If all of this feels like a lot for those who worry that The Invisible Man might dredge up more uncomfortable feelings than your standard horror film, it's worth noting that Cecilia does get her moment. There's no run of the mill "happy ending" in sight, but our girl reclaims her autonomy in her own way before it's all said and done. For me, this moment was hugely satisfying. While I'd usually leave it at that as the reviewer, I will say that your mileage may vary in this specific and trigger-filled circumstance.
The Invisible Man: Where it struggles
With that in mind, you'll notice that I listed just how deeply this film will cut certain survivors as both a pro and a con of the film. Make no mistake; I find The Invisible Man to be exceptional both from technical and entertaining perspectives. It's beautifully shot, considerately written, and does its job as a horror film impeccably.

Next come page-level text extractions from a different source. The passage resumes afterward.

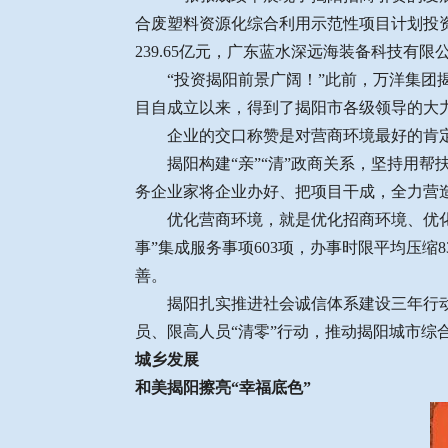
合废塑料资源化综合利用示范性项目计划投资
239.65亿元，广东蓝水深远海装备科技
“投资揭阳前景广阔！”此前，万洋集团揭
目自成立以来，得到了揭阳市各级领导的大力
企业的交口称赞是对营商环境最好的肯定。
揭阳构建“亲”“清”政商关系，坚持用帮
务企业家将企业办好、把项目干成，全力营造
优化营商环境，就是优化招商环境、优化发
事”集成服务事项603项，办事时限平均压缩
善。
揭阳扎实推进社会诚信体系建设三年行动计
员、限高人员“清零”行动，推动揭阳城市综合信
城乡发展
和美揭阳擦亮“幸福底色”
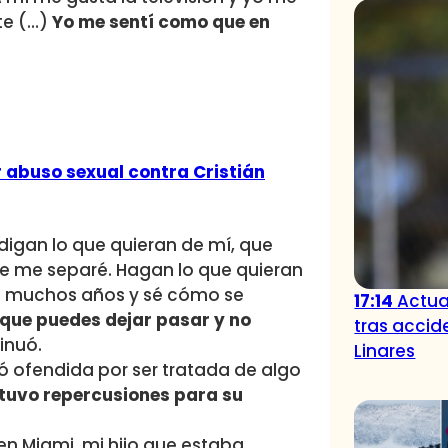
te (…)
Yo me sentí como que en
 abuso sexual contra Cristián
igan lo que quieran de mí, que
que me separé. Hagan lo que quieran
ace muchos años y sé cómo se
17:14
Actua
que puedes dejar pasar y no
tras accid
tinuó.
Linares
ió ofendida por ser tratada de algo
 tuvo repercusiones para su
n Miami, mi hijo que estaba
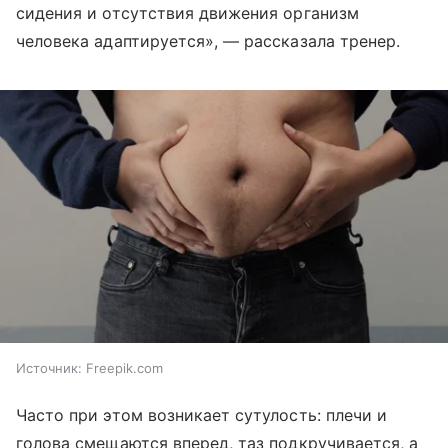
сидения и отсутствия движения организм
человека адаптируется», — рассказала тренер.
Источник:
Freepik.com
Часто при этом возникает сутулость: плечи и
голова смещаются вперед, таз подкручивается, а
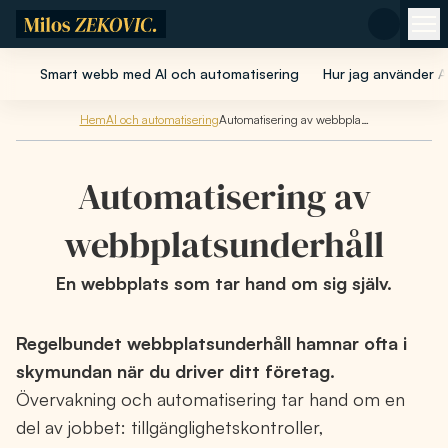
Hoppa till huvudinnehåll
Smart webb med AI och automatisering
Hur jag använder AI
Hem
AI och automatisering
Automatisering av webbplatsunderhåll
Automatisering av
webbplatsunderhåll
En webbplats som tar hand om sig själv.
Regelbundet webbplatsunderhåll hamnar ofta i
skymundan när du driver ditt företag.
Övervakning och automatisering tar hand om en
del av jobbet: tillgänglighetskontroller,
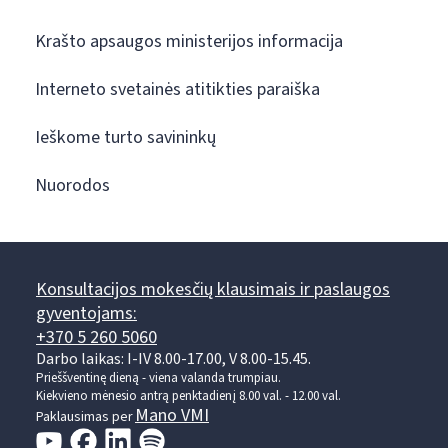
Krašto apsaugos ministerijos informacija
Interneto svetainės atitikties paraiška
Ieškome turto savininkų
Nuorodos
Konsultacijos mokesčių klausimais ir paslaugos
gyventojams:
+370 5 260 5060
Darbo laikas: I-IV 8.00-17.00, V 8.00-15.45.
Prieššventinę dieną - viena valanda trumpiau.
Kiekvieno mėnesio antrą penktadienį 8.00 val. - 12.00 val.
Mano VMI
Paklausimas per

And I will never, ever watch it again.
Since I'm new to the Cord Cutters family, it feels worth noting that horror is my home. It comforts me. I love the catharsis and terror of the genre. That being said, the aforementioned three-hour panic attack was me. This movie does its job so well that it left me shook to my core and stressed me out long after that anxiety subsided. That is its job! And I don't regret watching it for a second. But once was enough.

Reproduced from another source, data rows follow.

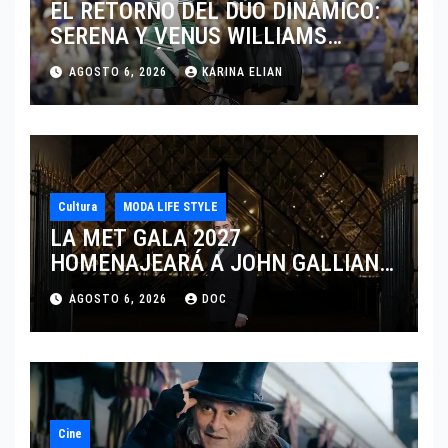
EL RETORNO DEL DÚO DINÁMICO:
SERENA Y VENUS WILLIAMS
DISPUTARÁN LOS DOBLES EN
AGOSTO 6, 2026
KARINA ELIAN
CINCINNATI 2026
Cultura
MODA LIFE STYLE
LA MET GALA 2027
HOMENAJEARÁ A JOHN GALLIANO
MARCANDO EL REGRESO DEL REY
AGOSTO 6, 2026
DOC
DEL DRAMATISMO
Cine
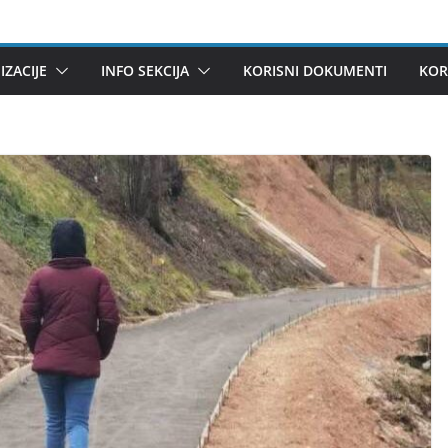
ZACIJE
INFO SEKCIJA
KORISNI DOKUMENTI
KOR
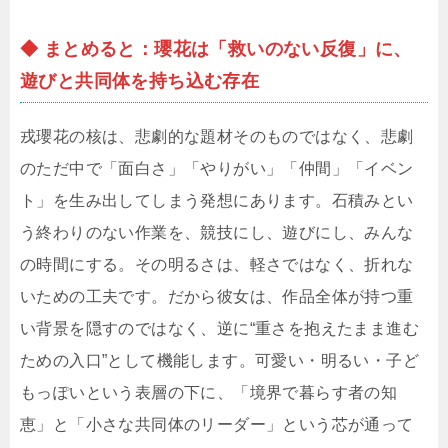
◆ まとめると：瓔花は「救いのない反復」に、
遊びと共同体を持ち込む存在
戎瓔花の核は、悲劇的な題材そのものではなく、悲劇
のただ中で「面白さ」「やりがい」「仲間」「イベン
ト」を生み出してしまう発想にあります。石積みとい
う終わりのない作業を、競技にし、遊びにし、みんな
の時間にする。その明るさは、軽さではなく、折れな
いための工夫です。だから彼女は、作品全体が持つ重
い背景を隠すのではなく、逆に“重さを抱えたまま進む
ための入口”として機能します。可愛い・明るい・子ど
もっぽいという表層の下に、「境界で暮らす者の知
恵」と「小さな共同体のリーダー」という芯が通って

As for other complaints, there aren't many! It's pretty solid all around. If anything, I'd say that it could have trimmed 5 to 10 minutes off the runtime. There's not nearly as much dead weight as other contemporary films, but it could have tightened things up just a hair and gotten another half star from me.
The Invisible Man: Should you watch it?
Absolutely! Even if you land in the same camp that I did in the sense that you'll only watch it the once, I wholeheartedly recommend this not just to horror fans, but to anyone who has experience with abusive exes. Hell, even if you're just an Elisabeth Moss fan! The actress has proven time and time again that she has the chops for taking deeply traumatized protagonists and making them exceptional, and her performance as Cecilia is no different.
The Invisible Man is an excruciatingly on-point example of how an abuser can systematically destroy someone's life while the whole of society happily agrees that they're a lovely person. It displays how victims can be in constant danger, whether they're at home or in a crowded room. And, most importantly, how abusers can shift their attacks to include the victim's loved ones which result in a bad time.
Is it a stressful watch? Without question. That stress also results in the joyous moments — though there are few of them — feeling more tangible. You can feel the weight lift of Cecilia's shoulders for those few blissful moments she believes Adrian is dead in the beginning the same way you can't help but smile as she bonds with James and Sydney.
The Invisible Man is available now digitally.